### THE RECORDS
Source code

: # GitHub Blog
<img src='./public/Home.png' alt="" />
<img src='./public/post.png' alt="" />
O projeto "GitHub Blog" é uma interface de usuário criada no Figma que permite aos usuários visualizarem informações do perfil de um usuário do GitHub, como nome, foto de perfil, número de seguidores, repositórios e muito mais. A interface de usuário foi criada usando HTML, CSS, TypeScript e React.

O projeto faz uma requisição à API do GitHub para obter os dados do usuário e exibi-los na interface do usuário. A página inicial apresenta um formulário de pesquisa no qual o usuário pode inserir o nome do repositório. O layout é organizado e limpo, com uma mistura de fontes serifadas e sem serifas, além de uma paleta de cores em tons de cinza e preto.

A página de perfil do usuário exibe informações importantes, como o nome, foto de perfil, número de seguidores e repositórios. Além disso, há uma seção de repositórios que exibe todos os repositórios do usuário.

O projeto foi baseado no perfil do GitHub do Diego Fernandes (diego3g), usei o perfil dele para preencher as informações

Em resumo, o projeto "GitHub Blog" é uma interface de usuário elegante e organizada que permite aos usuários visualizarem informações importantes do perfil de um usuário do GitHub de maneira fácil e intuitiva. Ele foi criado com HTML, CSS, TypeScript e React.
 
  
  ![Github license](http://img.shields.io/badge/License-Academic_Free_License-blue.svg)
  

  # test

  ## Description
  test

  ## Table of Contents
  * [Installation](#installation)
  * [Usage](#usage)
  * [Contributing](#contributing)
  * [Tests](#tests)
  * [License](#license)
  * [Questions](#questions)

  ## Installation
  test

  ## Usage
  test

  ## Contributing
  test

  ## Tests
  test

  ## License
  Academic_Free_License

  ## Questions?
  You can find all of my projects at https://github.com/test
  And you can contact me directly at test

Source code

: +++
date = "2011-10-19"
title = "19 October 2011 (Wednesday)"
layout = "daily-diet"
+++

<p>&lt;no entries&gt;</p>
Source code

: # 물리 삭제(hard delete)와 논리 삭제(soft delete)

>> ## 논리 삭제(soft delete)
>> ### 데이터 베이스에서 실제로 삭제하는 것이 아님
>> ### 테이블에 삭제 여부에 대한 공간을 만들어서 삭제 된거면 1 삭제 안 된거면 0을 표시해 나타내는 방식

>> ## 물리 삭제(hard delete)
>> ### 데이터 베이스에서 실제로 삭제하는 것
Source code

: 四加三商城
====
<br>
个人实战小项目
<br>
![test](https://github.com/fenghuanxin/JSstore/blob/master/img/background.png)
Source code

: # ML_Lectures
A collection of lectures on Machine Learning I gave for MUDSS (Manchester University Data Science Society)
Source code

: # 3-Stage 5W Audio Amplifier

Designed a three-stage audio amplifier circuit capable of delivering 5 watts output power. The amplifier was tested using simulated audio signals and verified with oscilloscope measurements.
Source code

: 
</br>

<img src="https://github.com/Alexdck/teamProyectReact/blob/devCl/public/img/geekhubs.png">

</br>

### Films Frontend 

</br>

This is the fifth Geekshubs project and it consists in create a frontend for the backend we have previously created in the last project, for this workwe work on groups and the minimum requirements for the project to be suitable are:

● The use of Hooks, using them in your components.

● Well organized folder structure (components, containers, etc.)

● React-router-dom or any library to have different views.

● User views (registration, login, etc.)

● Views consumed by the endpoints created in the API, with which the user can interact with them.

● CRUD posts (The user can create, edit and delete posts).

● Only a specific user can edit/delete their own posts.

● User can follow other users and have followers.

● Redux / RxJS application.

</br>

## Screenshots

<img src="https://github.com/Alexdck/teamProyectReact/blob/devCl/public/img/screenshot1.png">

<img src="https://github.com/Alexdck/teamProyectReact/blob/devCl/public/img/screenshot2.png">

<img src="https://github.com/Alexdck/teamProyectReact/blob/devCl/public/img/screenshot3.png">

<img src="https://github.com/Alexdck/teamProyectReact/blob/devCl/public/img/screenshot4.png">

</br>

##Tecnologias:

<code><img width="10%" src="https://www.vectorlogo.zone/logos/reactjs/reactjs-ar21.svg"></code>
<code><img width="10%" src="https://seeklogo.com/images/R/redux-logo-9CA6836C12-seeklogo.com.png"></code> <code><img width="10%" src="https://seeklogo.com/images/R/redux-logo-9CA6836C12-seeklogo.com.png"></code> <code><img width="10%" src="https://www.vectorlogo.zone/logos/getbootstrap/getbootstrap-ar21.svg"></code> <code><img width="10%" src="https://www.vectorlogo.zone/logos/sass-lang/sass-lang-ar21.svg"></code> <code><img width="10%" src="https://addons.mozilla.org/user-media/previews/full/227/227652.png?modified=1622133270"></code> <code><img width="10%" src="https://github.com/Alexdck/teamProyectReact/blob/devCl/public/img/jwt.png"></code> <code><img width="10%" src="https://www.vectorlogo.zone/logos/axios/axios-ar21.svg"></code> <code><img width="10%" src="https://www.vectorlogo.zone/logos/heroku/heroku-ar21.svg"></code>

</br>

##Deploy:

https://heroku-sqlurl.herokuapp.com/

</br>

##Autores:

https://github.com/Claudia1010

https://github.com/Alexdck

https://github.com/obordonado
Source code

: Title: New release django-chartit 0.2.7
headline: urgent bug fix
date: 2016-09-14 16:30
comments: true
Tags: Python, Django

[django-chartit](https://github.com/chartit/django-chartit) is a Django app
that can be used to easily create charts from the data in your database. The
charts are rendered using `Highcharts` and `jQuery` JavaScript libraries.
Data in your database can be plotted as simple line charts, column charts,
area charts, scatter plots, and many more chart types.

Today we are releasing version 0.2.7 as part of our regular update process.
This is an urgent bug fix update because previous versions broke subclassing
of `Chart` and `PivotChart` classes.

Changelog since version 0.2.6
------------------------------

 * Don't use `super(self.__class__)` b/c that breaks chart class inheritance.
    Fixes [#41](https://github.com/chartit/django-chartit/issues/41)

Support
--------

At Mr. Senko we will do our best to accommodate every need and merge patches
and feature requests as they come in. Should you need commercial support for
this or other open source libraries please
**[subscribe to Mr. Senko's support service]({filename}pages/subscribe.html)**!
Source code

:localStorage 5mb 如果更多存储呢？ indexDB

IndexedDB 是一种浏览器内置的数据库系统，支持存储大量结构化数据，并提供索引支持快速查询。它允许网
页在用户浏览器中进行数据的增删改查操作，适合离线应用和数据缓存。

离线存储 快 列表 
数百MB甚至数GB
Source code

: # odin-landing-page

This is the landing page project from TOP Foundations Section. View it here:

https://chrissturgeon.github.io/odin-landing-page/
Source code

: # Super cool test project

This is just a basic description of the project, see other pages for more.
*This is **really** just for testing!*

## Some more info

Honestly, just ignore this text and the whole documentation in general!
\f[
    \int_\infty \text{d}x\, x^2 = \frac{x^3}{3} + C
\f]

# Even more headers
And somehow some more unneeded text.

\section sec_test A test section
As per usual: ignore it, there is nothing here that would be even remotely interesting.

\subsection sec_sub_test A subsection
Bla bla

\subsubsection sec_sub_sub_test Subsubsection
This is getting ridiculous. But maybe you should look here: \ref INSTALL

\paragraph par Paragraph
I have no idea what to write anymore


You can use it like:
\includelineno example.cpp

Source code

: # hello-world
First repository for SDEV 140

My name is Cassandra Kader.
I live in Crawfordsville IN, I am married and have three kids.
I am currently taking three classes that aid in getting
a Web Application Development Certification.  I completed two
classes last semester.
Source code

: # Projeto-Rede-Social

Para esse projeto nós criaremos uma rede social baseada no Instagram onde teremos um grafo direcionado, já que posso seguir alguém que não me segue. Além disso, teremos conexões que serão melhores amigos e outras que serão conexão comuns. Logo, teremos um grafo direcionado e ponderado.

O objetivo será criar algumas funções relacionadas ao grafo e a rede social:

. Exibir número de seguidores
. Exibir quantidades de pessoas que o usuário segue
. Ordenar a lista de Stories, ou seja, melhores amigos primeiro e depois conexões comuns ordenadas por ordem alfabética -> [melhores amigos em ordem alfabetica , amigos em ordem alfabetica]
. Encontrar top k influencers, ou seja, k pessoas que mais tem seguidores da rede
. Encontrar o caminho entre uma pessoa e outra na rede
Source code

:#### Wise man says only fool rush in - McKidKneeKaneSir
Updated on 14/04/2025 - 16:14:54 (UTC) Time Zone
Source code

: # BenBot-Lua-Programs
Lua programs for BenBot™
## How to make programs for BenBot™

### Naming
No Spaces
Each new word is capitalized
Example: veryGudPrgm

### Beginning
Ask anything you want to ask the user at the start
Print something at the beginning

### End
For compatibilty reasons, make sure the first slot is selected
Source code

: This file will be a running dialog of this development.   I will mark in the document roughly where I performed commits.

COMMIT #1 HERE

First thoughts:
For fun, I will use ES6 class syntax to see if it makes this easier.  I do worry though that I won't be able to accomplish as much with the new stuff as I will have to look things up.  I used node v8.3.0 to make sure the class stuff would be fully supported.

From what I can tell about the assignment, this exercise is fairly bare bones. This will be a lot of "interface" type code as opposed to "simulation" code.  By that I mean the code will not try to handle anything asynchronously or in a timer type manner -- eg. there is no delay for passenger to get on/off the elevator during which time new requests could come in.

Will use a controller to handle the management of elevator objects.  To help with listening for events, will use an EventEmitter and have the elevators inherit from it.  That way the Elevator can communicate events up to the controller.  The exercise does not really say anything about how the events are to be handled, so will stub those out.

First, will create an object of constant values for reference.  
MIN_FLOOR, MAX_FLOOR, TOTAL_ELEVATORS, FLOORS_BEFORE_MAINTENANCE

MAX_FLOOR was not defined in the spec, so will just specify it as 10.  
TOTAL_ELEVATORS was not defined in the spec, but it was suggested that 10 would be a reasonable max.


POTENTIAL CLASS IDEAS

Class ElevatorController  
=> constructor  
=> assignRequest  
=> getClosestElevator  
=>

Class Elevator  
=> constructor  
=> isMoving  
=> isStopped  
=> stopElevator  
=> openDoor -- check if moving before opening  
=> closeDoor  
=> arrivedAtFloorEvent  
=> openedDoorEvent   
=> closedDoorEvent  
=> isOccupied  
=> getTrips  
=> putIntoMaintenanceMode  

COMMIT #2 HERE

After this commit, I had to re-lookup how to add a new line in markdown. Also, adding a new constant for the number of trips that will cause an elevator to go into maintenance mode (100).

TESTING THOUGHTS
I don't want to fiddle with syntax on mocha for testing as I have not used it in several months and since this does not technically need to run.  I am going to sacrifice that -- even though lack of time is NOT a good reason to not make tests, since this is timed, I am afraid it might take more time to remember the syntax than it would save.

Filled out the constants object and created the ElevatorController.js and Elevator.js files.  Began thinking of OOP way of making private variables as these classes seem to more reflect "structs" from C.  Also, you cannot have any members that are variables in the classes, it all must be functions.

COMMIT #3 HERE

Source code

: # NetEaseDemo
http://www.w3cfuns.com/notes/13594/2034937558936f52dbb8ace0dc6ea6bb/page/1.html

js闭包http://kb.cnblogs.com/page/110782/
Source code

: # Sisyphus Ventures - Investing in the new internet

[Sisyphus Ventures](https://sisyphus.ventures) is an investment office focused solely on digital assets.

### TASK ITEM
The listing above holds a line with "Ask anything you" and a line with "For fun, I will". Print the stretch from the first through the second, exactly and alone.

### EXERCISE OUTPUT
Ask anything you want to ask the user at the start
Print something at the beginning

### End
For compatibilty reasons, make sure the first slot is selected
Source code

: This file will be a running dialog of this development.   I will mark in the document roughly where I performed commits.

COMMIT #1 HERE

First thoughts:
For fun, I will use ES6 class syntax to see if it makes this easier.  I do worry though that I won't be able to accomplish as much with the new stuff as I will have to look things up.  I used node v8.3.0 to make sure the class stuff would be fully supported.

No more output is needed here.